We are LOTTE BIOLOGICS! Delivering Therapies That Enable a Healthier World.

A new company, built on 80 years of tradition. We embody our core values of being Inspired by Science, Embracing Diversity, Fostering Talent, and Connecting Lives. Our mission is to be the most trusted partner in the industry, with high standards of quality and continuous innovation, to reliably deliver benefits for patients worldwide.

Position Summary

The Computer System Validation (CSV) role is responsible for developing, executing, and maintaining validation documentation to ensure IT systems comply with local and global regulatory requirements, quality standards, and Lotte Biologics internal policies. This position partners closely with IT, Quality, Manufacturing, and Engineering teams to support system lifecycle activities, ensure timely completion of quality management system (QMS) actions, and maintain ongoing system compliance within the Information Technology organization.

Duties & Responsibilities

• Create Computer System Validation (CSV) Plans, requirement specifications, and test scripts and coordinate associated activities following Lotte Biologics CSV program.
• Support other IT teams' execution of CSV deliverables such as architecture diagrams, configuration specifications and executing test scripts.
• Provide oversight of routine compliance tasks such as periodic review, user access review, and disaster recovery plans to ensure timely completion of activities.
• Collaborate with other IT functional areas to document robust impact assessments for change controls.
• Independently work with complex issues related to day-to-day activities and escalate issues when necessary.
• Actively participate within IT and others to analyze and address process deficiencies.
• Work collaboratively with others in the Validation, Manufacturing, Manufacturing Engineering, Quality Assurance and Quality Control groups.

• Bachelor's degree in Engineering, Computer Science, Information Systems, or a related technical discipline preferred, OR
  Associate degree with 1-3 years of hands-on experience in computer/software validation within a pharmaceutical, biotech, or other GMP-regulated environment, OR
  Equivalent combination of education and relevant CSV experience.
• Experience and understanding of 21 CFR Part 11, GAMP compliance for computer system (hardware, application software and operating system).
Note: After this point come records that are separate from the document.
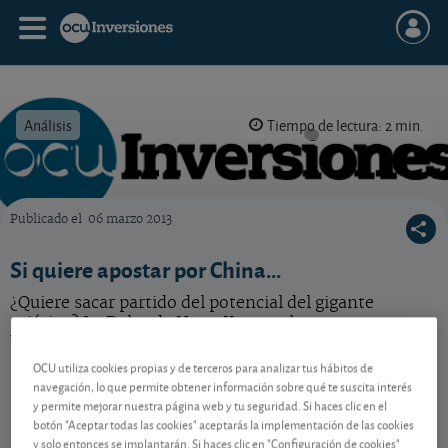
Análisis
Tiempo de lectura: 2 min.
Publicado el
06 marzo 2013
OCU Inversiones
Si quiere apostar por China...
¿Quiere sacar partido del potencial del gigante
asiático? La Bolsa de Hong Kong se lo pone en
bandeja.
OCU utiliza cookies propias y de terceros para analizar tus hábitos de
navegación, lo que permite obtener información sobre qué te suscita interés
y permite mejorar nuestra página web y tu seguridad. Si haces clic en el
Contenido reservado a SOCIOS
botón "Aceptar todas las cookies" aceptarás la implementación de las cookies
y solo entonces se implantarán. Si haces clic en "Configuración de cookies"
• Proactive, self-starter with good decision-making skills and capable of working alone or in a team environment to develop CSV documentation and to propose mitigations to problems and gaps identified.
• Experience and knowledge in Computer/Software validation (creating validation plans, URS/FRS documents, IQ/OQ/PQ, and validation summary reports)
• Proficiency in written and verbal communication skills with ability to effectively collaborate with technical and senior management staff.
• Experience in data governance, data integrity (DI) assessment, audit trail review, security, user access review, trace matrices, etc. is preferred.
• Ability to work effectively under pressure, handle multiple projects, and meet deadlines.
• Ability to develop and apply new and innovative approaches to projects and processes; a working understanding of lean principles and establishment of effective process metrics is preferred.
• An understanding of deviation and change management for plant manufacturing equipment software is preferred.
• Adhere to policies and procedures (SOPs), training materials and tools to ensure quality standards and regulatory requirements are met.

• This is primarily an office-based position; however, appropriate personal protective equipment (PPE) is required when performing field-based work.
• Frequent, repetitive motions such as keyboarding are required.